Voter databases and software systems in an overwhelming number of states—39 to be exact—were targeted by Russian cyberattacks over the summer and fall of 2016, Bloomberg News reported Tuesday.
That number, and Bloomberg’s revelation that hackers attempted to delete or alter voter data in Illinois and successfully accessed a campaign finance database in another state, indicates that Russia’s election interference was even more vigorous than has previously been reported.
It builds on a NSA document leaked to The Intercept and made public last week that offered hard evidence that Russian meddling involved not only the strategic hacking and distribution of campaign communications, but efforts to interfere with America’s election infrastructure.
Three people that Bloomberg describes as having “direct knowledge” of the federal Russia probe said that the hackers gained access to software intended for poll workers to use on Election Day as well as to Illinois’ entire state voter database.
They did not alter vote tallies, however, as various intelligence officials have testified in congressional hearings.

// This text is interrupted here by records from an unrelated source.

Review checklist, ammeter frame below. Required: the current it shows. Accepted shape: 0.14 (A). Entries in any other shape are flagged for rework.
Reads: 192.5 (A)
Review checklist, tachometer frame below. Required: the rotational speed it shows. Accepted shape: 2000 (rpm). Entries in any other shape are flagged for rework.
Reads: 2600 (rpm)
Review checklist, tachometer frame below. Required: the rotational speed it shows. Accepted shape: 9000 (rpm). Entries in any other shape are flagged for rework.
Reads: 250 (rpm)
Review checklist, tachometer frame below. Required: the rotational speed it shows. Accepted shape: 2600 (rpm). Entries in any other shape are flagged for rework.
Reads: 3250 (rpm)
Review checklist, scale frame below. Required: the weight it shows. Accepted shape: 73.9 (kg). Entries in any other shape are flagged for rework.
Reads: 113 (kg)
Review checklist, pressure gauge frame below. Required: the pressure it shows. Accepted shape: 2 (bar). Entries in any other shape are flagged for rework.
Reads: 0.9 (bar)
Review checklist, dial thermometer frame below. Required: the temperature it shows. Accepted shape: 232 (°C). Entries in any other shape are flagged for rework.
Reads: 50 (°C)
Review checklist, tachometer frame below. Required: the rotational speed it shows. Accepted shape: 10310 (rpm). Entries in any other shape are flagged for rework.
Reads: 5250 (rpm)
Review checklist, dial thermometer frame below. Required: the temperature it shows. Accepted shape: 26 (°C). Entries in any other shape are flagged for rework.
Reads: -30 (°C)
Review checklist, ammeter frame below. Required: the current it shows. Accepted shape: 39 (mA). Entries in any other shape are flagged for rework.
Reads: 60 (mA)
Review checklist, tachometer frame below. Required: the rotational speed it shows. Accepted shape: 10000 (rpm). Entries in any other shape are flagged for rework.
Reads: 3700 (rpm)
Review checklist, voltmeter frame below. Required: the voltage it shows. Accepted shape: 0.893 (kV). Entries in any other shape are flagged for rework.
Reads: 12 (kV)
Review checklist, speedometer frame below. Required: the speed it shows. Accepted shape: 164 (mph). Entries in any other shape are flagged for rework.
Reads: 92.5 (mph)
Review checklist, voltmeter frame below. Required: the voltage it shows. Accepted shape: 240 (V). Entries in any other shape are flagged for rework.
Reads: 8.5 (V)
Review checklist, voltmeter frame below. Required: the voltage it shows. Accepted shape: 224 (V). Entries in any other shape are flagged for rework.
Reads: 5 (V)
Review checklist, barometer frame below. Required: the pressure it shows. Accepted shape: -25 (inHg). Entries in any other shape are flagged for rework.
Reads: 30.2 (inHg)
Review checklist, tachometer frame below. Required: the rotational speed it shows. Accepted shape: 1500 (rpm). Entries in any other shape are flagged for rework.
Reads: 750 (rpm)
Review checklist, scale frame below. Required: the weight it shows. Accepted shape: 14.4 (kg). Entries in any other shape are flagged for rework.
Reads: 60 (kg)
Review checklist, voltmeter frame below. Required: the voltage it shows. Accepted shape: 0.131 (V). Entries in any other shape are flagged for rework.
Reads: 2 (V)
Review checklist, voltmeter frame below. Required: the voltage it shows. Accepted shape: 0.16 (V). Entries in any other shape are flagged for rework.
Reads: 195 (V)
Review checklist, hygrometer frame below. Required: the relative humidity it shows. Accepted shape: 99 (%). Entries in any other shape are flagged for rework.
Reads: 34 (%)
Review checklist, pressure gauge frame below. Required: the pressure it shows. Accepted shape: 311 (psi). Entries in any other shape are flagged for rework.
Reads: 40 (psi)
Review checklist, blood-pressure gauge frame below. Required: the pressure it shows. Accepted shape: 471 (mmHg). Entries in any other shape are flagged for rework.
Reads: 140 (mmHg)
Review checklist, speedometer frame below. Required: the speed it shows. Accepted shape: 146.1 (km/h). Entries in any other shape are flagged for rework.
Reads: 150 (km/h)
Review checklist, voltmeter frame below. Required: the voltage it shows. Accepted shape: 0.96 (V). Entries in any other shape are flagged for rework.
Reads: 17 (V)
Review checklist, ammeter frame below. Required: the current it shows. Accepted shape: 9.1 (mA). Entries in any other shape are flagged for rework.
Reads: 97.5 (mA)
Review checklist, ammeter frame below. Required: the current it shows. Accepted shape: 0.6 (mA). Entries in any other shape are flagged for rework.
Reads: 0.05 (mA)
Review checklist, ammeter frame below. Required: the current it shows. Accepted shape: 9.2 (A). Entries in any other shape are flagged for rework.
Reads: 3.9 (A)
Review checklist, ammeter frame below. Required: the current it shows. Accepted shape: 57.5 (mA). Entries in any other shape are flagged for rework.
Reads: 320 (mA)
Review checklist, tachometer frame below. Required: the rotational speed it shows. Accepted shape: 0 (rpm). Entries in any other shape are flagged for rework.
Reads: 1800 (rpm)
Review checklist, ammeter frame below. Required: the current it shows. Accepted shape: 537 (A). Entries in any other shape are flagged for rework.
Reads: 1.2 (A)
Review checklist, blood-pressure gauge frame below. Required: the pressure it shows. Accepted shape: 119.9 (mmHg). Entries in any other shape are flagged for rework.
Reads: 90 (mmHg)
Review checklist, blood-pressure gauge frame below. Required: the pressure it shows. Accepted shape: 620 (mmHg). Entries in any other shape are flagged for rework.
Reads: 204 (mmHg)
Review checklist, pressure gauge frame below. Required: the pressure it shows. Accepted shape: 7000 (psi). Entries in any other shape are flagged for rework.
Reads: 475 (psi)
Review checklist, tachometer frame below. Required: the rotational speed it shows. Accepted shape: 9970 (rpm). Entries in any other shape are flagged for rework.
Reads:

One anonymous U.S. official posited to Bloomberg that this was because Russia only accessed American voting systems months before an Election Day, lacking the time needed to master a complex network that varies between thousands of local jurisdictions.
Former President Barack Obama attempted to intervene last October, according to Bloomberg, using the so-called “red phone” secure messaging channel established between Russia and the U.S. to deescalate the threat of cyberattacks.
Putin said only that he would look into the matter, and has categorically denied that the Russian government took any steps to interfere in the U.S. election. He allowed earlier this month that “patriotic individuals” could have carried out cyberattacks independently.
U.S. intelligence officials have cautioned that Russian interference continues, and that the 2018 and 2020 elections could very well be compromised by their efforts.
“They will be back,” former FBI Director James Comey told the Senate Intelligence Committee last week.